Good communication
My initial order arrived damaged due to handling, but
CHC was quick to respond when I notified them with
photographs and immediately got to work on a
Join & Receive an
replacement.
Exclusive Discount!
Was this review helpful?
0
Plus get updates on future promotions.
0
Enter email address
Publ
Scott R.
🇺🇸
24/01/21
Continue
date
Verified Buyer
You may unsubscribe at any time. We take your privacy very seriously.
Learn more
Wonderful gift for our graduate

### To do
Reproduce the data above line for line, keeping every line unchanged and in its original order.

### Solution for this exercise
Good communication
My initial order arrived damaged due to handling, but
CHC was quick to respond when I notified them with
photographs and immediately got to work on a
Join & Receive an
replacement.
Exclusive Discount!
Was this review helpful?
0
Plus get updates on future promotions.
0
Enter email address
Publ
Scott R.
🇺🇸
24/01/21
Continue
date
Verified Buyer
You may unsubscribe at any time. We take your privacy very seriously.
Learn more
Wonderful gift for our graduate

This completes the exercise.